The surrogate splits have some advantages over the simpler approach as described earlier. It makes use of other potentially useful information. [6] also proposed to rank the importance of variables through surrogate splits. The surrogate splits also have some limitations. First, it is uncommon, if at all, that surrogate splits are provided in published applications. Thus, it is unrealistic to know what the surrogate splits are and how we assign a sample with a missing attribute. Second, there is no guarantee in a data set that we can find a satisfactory surrogate split.
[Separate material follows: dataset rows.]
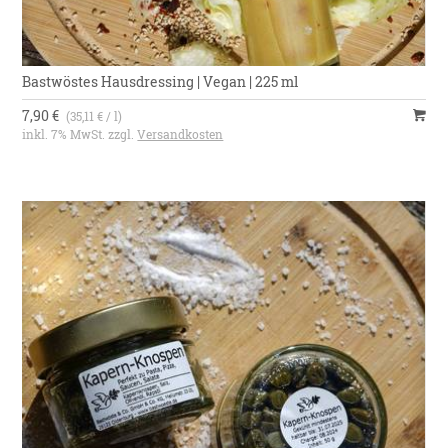
Bastwöstes Hausdressing | Vegan | 225 ml
7,90 €
(35,11 € / l)
inkl. 7% MwSt. zzgl.
Versandkosten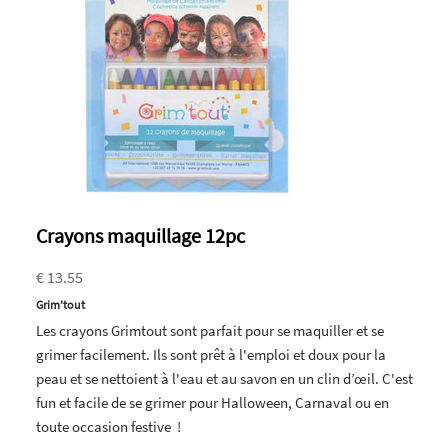
Crayons maquillage 12pc
€ 13.55
Grim'tout
Les crayons Grimtout sont parfait pour se maquiller et se
grimer facilement. Ils sont prêt à l'emploi et doux pour la
peau et se nettoient à l'eau et au savon en un clin d’œil. C'est
fun et facile de se grimer pour Halloween, Carnaval ou en
toute occasion festive !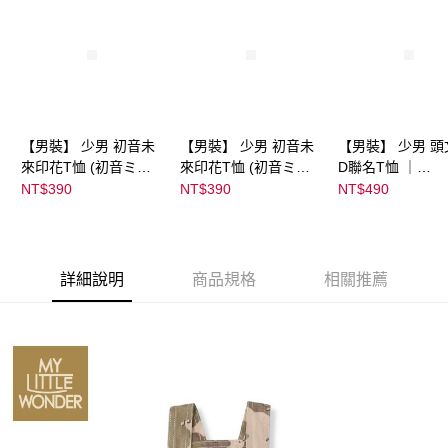
【男裝】 少男 初音未
【男裝】 少男 初音未
【男裝】 少男 頭
來印花T恤 (初音ミク)
來印花T恤 (初音ミク)
D聯名T恤 ｜
｜
｜
07102B0123200
NT$390
NT$390
NT$490
08022B01232000151
08022B01232000151
39
36
37
詳細說明
商品規格
相關推薦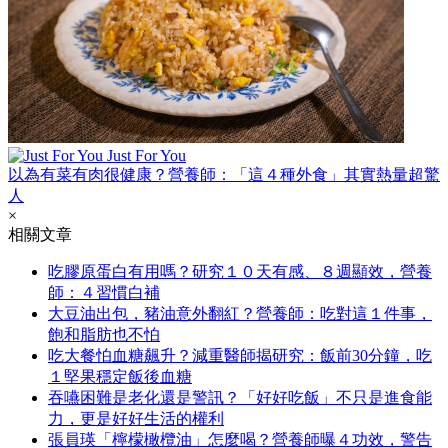
Just For You
以為有菜有肉很健康？營養師：「這４種外食」其實熱量超驚
人
×
相關文章
吃膠原蛋白有用嗎？研究１０天有感、８週顯效，營養
師：４習慣白補
大豆油出包，豬油意外翻紅？營養師：吃對這１件事，
飽和脂肪也不怕
吃大餐怕血糖飆升？減重醫師揭研究：飯前30分鐘，吃
１堅果穩定飯後血糖
吞嚥困難是老化還是警訊？「好好吃飯」不只是進食能
力，更是好好生活的權利
張員瑛「檸檬橄欖油」怎麼喝？營養師曝４功效，警告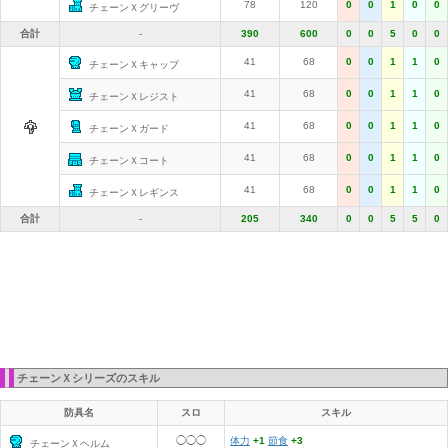
78
120
0
0
1
0
0
チェーンＸグリーヴ
合計
-
390
600
0
0
5
0
0
41
68
0
0
1
1
0
チェーンＸキャップ
41
68
0
0
1
1
0
チェーンＸレジスト
41
68
0
0
1
1
0
チェーンＸガード
41
68
0
0
1
1
0
チェーンＸコート
41
68
0
0
1
1
0
チェーンＸレギンス
合計
-
205
340
0
0
5
5
0
チェーンＸシリーズのスキル
防具名
スロ
スキル
◯◯◯
体力
+1
節食
+3
チェーンＸヘルム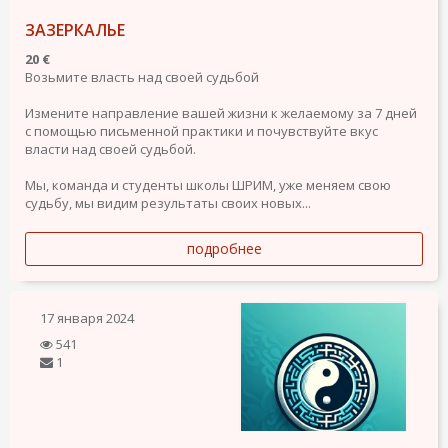
ЗАЗЕРКАЛЬЕ
20 €
Возьмите власть над своей судьбой
Измените направление вашей жизни к желаемому за 7 дней
с помощью письменной практики и почувствуйте вкус
власти над своей судьбой.
Мы, команда и студенты школы ШРИМ, уже меняем свою
судьбу, мы видим результаты своих новых...
подробнее
17 января 2024
541
1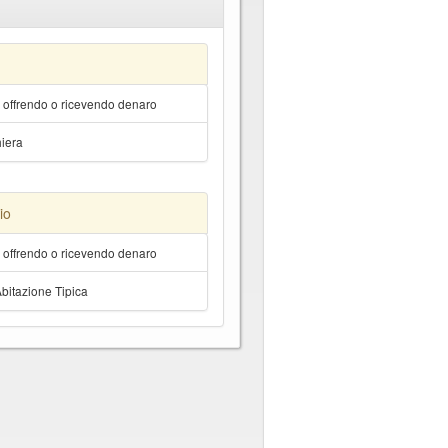
a offrendo o ricevendo denaro
hiera
io
a offrendo o ricevendo denaro
Abitazione Tipica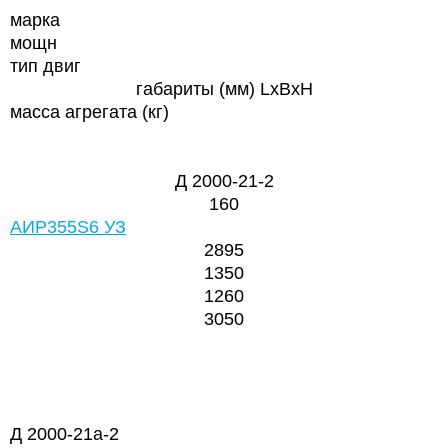
марка
мощн
тип двиг
габариты (мм) LxBxH
масса агрегата (кг)
Д 2000-21-2
160
АИР355S6 УЗ
2895
1350
1260
3050
Д 2000-21а-2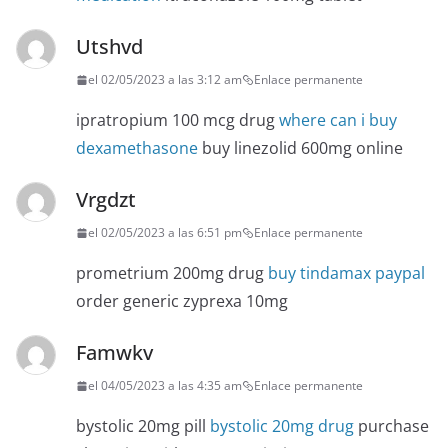
Utshvd
el 02/05/2023 a las 3:12 am
Enlace permanente
ipratropium 100 mcg drug
where can i buy
dexamethasone
buy linezolid 600mg online
Vrgdzt
el 02/05/2023 a las 6:51 pm
Enlace permanente
prometrium 200mg drug
buy tindamax paypal
order generic zyprexa 10mg
Famwkv
el 04/05/2023 a las 4:35 am
Enlace permanente
bystolic 20mg pill
bystolic 20mg drug
purchase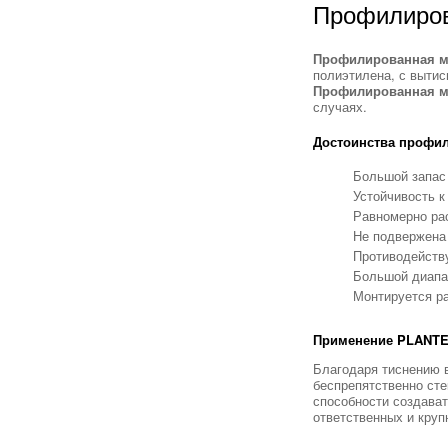
Профилиров
Профилированная 
полиэтилена, с выти
Профилированная 
случаях.
Достоинства профи
Большой запас
Устойчивость к
Равномерно рас
Не подвержена
Противодейств
Большой диапаз
Монтируется ра
Применение PLANT
Благодаря тиснению в
беспрепятственно сте
способности создава
ответственных и круп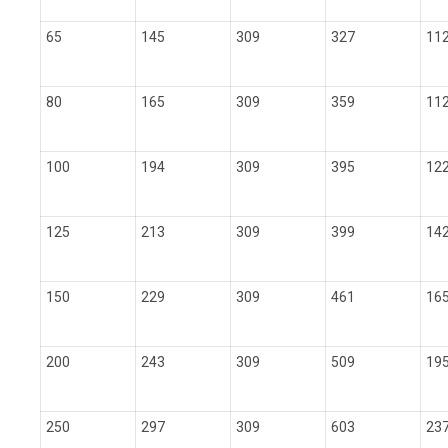
65
145
309
327
11
80
165
309
359
11
100
194
309
395
12
125
213
309
399
14
150
229
309
461
16
200
243
309
509
19
250
297
309
603
23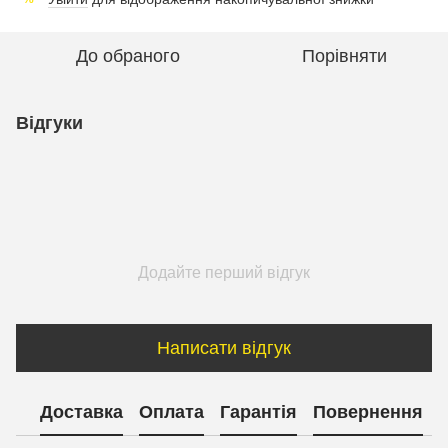
До обраного
Порівняти
Відгуки
Додайте перший відгук
Написати відгук
Доставка
Оплата
Гарантія
Повернення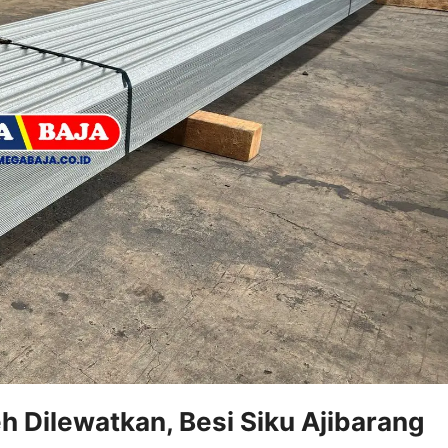
h Dilewatkan, Besi Siku Ajibarang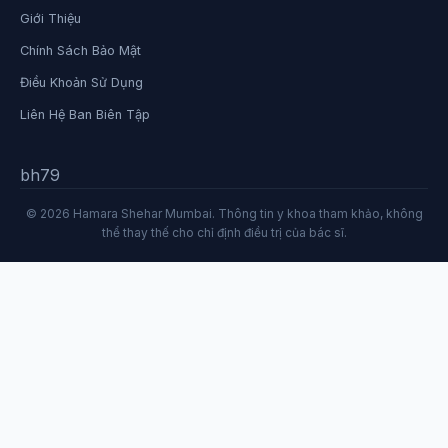
Giới Thiệu
Chính Sách Bảo Mật
Điều Khoản Sử Dụng
Liên Hệ Ban Biên Tập
bh79
© 2026 Hamara Shehar Mumbai. Thông tin y khoa tham khảo, không
thể thay thế cho chỉ định điều trị của bác sĩ.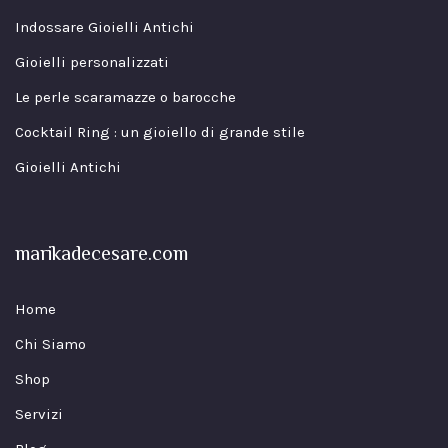
Indossare Gioielli Antichi
Gioielli personalizzati
Le perle scaramazze o barocche
Cocktail Ring : un gioiello di grande stile
Gioielli Antichi
marikadecesare.com
Home
Chi Siamo
Shop
Servizi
Lastly, while it is a sensible idea to rank the variable importance based on surrogate splits, there is no assurance that a predictor ranked relatively high is necessarily predictive of the outcome, which can create a dilemma for interpretation. More recently, the importance of a variable tends to be evaluated on the basis of its performance in forests ([7,80]) rather than on a single tree.
In the construction of random forests, Breiman proposed another way of replacing missing values through an iterative process. A similar idea can be applied for tree construction. To initialize the process, we can fill in the missing values by the median of an ordered variable or by the category of a nominal variable with the highest frequency. An initial tree can be constructed once all missing data are imputed. In the next step, suppose again that in Table 14.2, the expression of gene IL-8 is missing for the first sample. The unobserved level is estimated by a weighted average over the samples with observed expressions for gene IL-8. Here, the weight is the so-called proximity, which is a similarity measure between a pair of samples. Intuitively, if the second sample is more similar to the first sample than to the third one, we give more weight to the second sample than to the third one if the first sample is not observed. How is the proximity defined for a pair of samples? We can set it to zero before the initial tree is grown. Then, whenever a tree is grown, if two samples end up in the same terminal nodes, its promixity is increased by one unit. After the missing data are updated, a new tree is grown. Breiman recommends to continue this process at most five times in the random forest construction. For tree construction, it may take longer for the process to ''converge'', especially when the number of predictors is large. Nonetheless, it may still be worthwhile to repeat a few iterations. In addition to this convergence issue, it is also difficult to track where the samples with missing values are assigned as with the use of surrogate splits.